Task objective: The word "chip" marks the lines to copy; find all of them in the entries below.

Provided records:
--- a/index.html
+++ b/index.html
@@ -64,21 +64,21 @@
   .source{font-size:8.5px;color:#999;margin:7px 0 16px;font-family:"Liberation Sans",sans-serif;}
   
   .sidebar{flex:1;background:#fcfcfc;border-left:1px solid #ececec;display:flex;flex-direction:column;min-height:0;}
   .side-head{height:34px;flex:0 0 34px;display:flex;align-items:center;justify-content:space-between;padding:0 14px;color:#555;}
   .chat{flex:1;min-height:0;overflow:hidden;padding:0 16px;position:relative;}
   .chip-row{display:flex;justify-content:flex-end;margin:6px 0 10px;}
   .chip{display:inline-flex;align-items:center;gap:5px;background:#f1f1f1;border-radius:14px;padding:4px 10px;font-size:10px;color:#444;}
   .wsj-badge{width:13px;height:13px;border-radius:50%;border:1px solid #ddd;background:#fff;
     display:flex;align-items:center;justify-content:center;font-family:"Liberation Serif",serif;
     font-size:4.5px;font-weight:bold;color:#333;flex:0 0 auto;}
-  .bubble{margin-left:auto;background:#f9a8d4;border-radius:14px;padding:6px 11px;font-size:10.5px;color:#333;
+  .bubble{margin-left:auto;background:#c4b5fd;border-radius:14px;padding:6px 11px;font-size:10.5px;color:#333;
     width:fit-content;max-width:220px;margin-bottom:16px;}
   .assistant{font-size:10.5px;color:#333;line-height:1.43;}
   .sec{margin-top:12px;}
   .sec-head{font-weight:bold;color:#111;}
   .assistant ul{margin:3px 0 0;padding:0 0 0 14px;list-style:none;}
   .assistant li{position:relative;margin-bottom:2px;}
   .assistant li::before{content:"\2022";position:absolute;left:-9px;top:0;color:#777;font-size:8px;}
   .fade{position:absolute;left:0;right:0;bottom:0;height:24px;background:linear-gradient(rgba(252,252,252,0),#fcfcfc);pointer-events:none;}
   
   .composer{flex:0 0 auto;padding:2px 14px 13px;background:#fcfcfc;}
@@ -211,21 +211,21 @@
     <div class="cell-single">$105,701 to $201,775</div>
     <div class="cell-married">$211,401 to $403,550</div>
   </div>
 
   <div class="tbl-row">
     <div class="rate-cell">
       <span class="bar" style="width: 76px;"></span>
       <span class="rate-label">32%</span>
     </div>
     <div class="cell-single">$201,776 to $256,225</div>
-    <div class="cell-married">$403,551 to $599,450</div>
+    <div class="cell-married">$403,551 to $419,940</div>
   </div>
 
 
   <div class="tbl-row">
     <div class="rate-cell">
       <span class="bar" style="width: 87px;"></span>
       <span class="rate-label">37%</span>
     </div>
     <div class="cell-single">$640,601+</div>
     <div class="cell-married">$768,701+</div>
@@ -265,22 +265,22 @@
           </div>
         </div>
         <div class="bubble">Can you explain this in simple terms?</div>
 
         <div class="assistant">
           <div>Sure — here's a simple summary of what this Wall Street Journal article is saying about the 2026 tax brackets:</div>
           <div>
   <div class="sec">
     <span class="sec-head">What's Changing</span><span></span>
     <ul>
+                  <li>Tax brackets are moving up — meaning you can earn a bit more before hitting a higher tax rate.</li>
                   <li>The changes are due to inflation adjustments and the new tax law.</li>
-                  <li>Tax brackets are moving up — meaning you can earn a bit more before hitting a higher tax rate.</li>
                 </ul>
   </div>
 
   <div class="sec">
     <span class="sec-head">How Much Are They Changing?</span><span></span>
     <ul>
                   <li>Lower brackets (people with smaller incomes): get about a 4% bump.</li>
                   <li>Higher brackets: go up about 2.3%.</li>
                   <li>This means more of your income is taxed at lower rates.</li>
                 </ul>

--

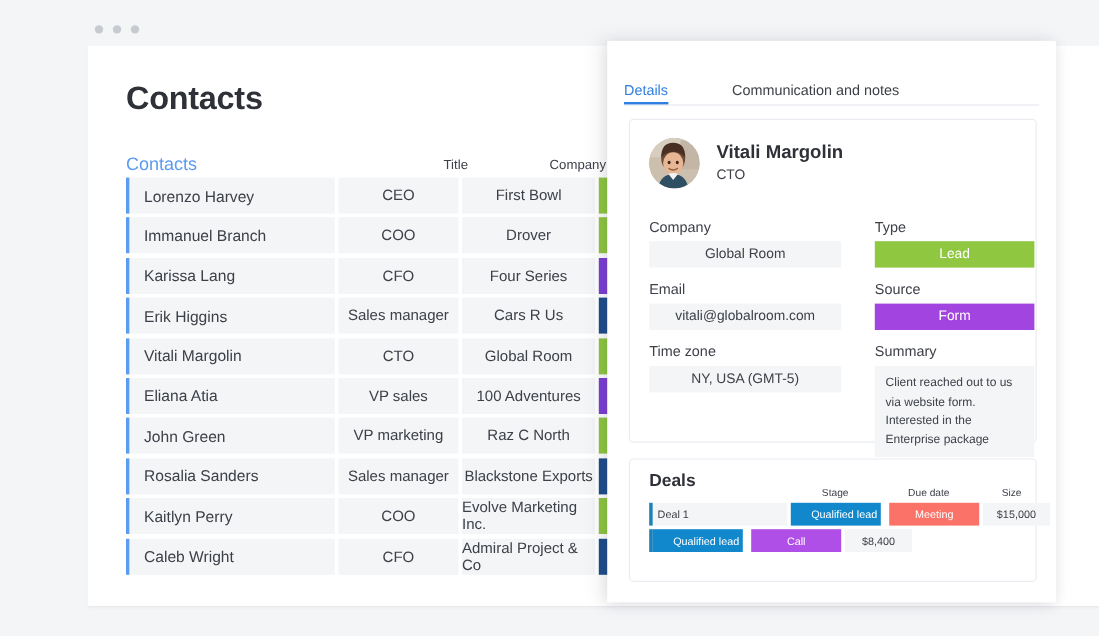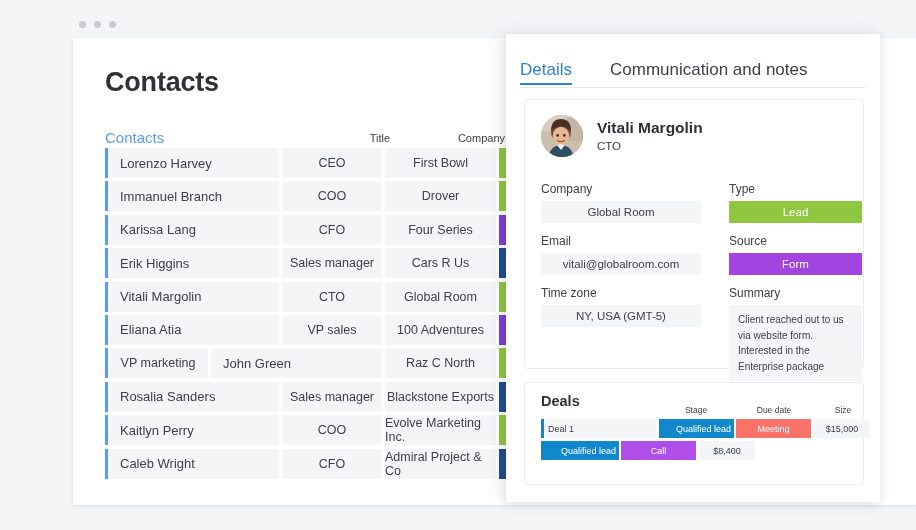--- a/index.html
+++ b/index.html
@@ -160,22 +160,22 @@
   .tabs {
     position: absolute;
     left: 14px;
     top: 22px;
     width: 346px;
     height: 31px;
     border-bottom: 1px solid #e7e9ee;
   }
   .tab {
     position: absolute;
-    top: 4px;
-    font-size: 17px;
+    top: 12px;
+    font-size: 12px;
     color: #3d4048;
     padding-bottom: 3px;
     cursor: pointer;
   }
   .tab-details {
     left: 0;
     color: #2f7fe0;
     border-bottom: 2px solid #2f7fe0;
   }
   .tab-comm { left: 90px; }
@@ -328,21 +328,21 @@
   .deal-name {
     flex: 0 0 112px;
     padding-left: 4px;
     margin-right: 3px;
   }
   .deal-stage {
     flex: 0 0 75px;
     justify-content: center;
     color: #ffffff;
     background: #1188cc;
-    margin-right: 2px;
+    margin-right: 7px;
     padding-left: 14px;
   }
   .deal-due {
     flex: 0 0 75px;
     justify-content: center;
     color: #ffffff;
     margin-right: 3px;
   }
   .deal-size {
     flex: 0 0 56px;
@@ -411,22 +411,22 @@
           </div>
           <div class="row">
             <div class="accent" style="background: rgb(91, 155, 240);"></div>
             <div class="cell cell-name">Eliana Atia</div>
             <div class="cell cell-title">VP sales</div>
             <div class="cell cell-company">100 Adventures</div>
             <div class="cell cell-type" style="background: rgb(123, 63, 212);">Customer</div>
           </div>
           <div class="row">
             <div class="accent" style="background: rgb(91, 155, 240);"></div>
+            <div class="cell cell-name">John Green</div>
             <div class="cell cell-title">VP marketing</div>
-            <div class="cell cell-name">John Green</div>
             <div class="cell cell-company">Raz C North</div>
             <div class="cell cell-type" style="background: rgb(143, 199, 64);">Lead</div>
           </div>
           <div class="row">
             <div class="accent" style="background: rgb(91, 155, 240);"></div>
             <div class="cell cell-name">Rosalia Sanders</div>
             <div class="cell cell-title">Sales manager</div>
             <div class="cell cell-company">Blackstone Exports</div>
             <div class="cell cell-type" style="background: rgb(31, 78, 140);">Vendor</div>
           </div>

--

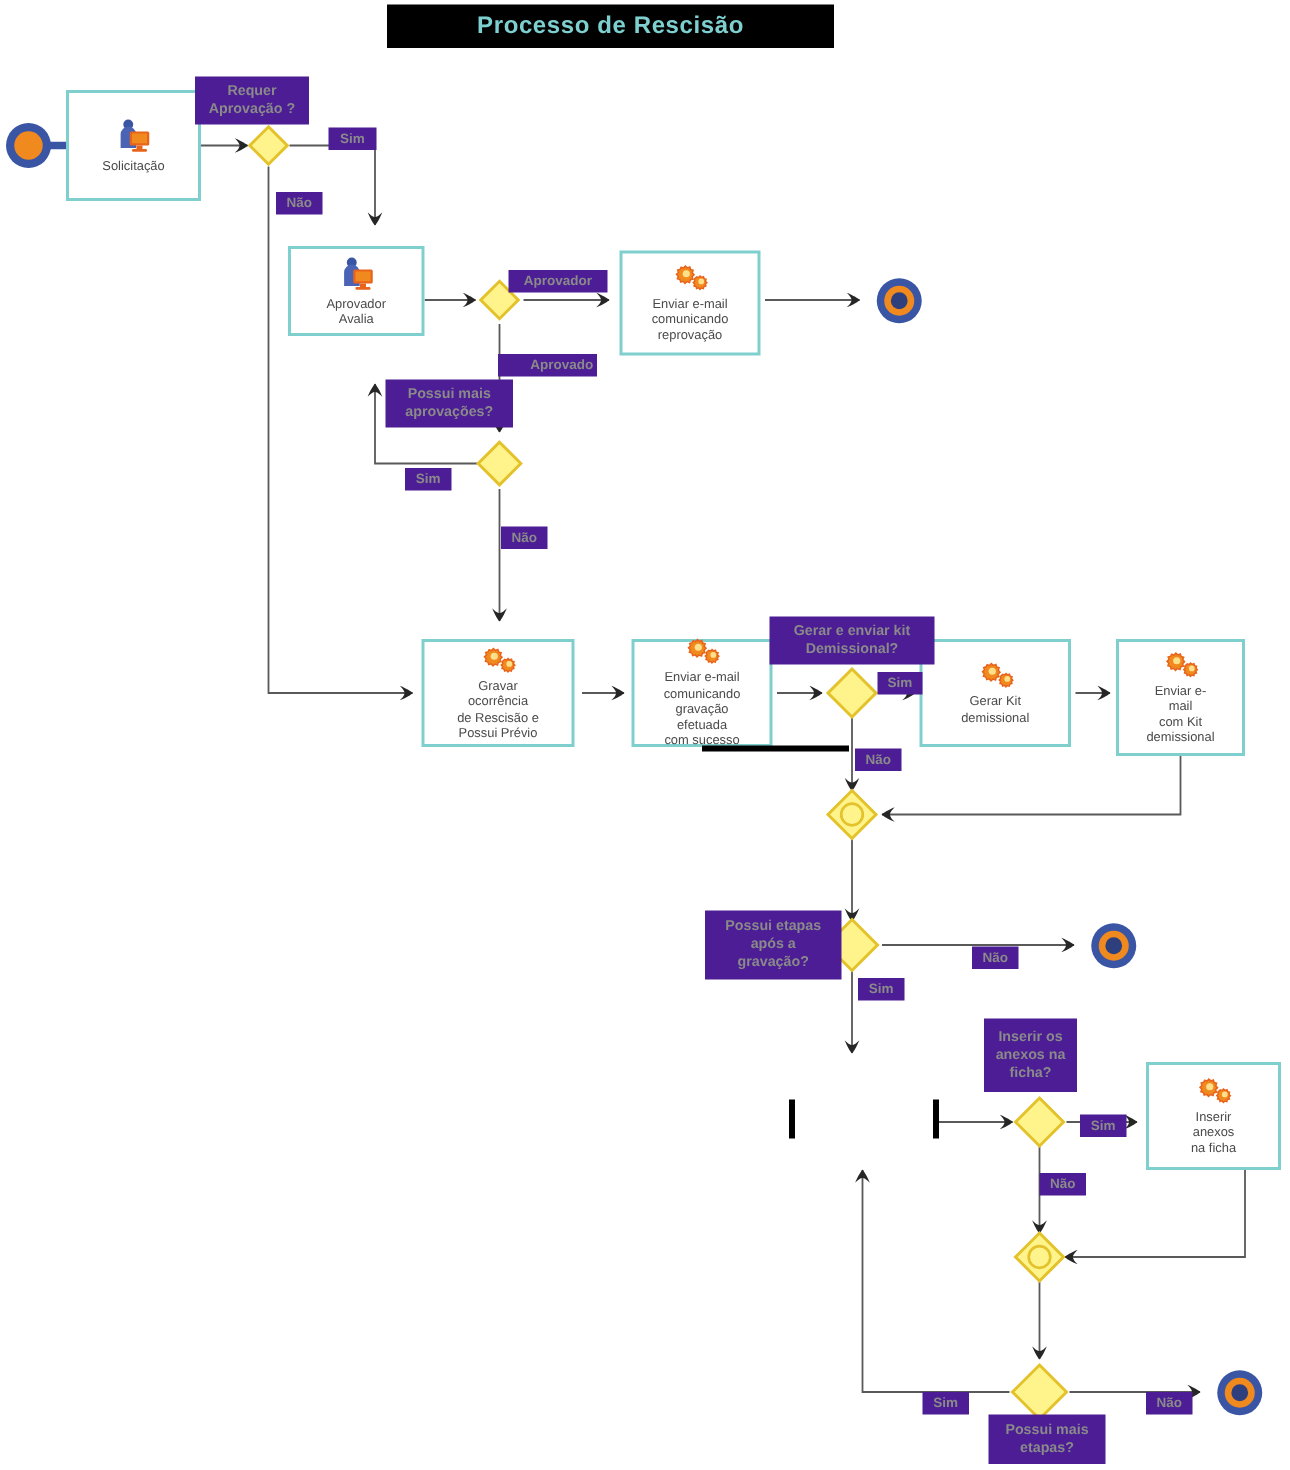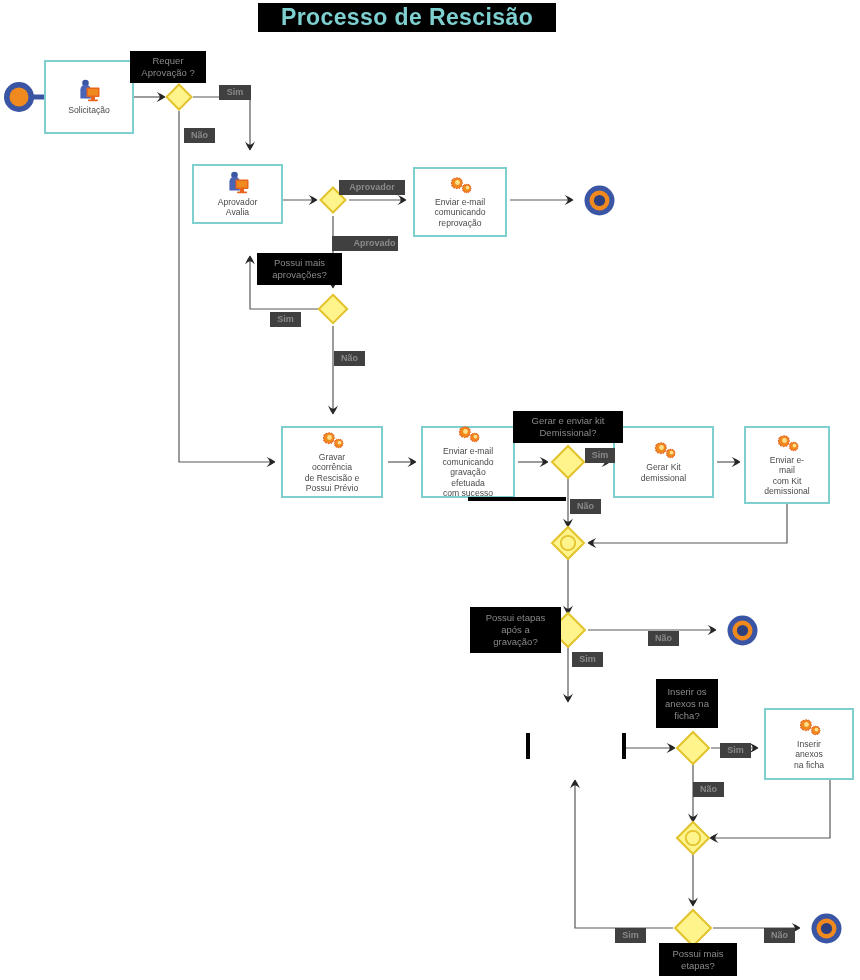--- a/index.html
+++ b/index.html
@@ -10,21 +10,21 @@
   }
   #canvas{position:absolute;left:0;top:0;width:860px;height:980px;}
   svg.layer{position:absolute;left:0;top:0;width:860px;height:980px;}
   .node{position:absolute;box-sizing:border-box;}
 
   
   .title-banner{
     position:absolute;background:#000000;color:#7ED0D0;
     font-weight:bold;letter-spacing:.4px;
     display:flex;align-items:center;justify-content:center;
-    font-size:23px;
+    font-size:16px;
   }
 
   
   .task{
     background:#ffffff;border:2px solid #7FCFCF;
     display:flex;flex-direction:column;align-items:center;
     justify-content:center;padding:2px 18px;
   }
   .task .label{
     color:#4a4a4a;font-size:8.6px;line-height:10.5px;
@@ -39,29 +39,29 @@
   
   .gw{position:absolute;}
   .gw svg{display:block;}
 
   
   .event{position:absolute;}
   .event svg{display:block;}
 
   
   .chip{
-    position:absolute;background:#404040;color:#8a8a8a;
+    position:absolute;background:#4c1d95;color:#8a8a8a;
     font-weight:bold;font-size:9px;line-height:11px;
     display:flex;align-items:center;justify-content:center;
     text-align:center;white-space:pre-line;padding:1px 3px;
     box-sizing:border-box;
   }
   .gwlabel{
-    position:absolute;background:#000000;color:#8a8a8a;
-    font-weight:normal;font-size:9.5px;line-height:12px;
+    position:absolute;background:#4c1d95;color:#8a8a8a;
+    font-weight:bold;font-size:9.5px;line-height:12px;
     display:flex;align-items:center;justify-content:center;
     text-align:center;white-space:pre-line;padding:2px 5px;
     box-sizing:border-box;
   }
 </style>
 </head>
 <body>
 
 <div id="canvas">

Answer to this problem:
   .chip-row{display:flex;justify-content:flex-end;margin:6px 0 10px;}
   .chip{display:inline-flex;align-items:center;gap:5px;background:#f1f1f1;border-radius:14px;padding:4px 10px;font-size:10px;color:#444;}
   .chip{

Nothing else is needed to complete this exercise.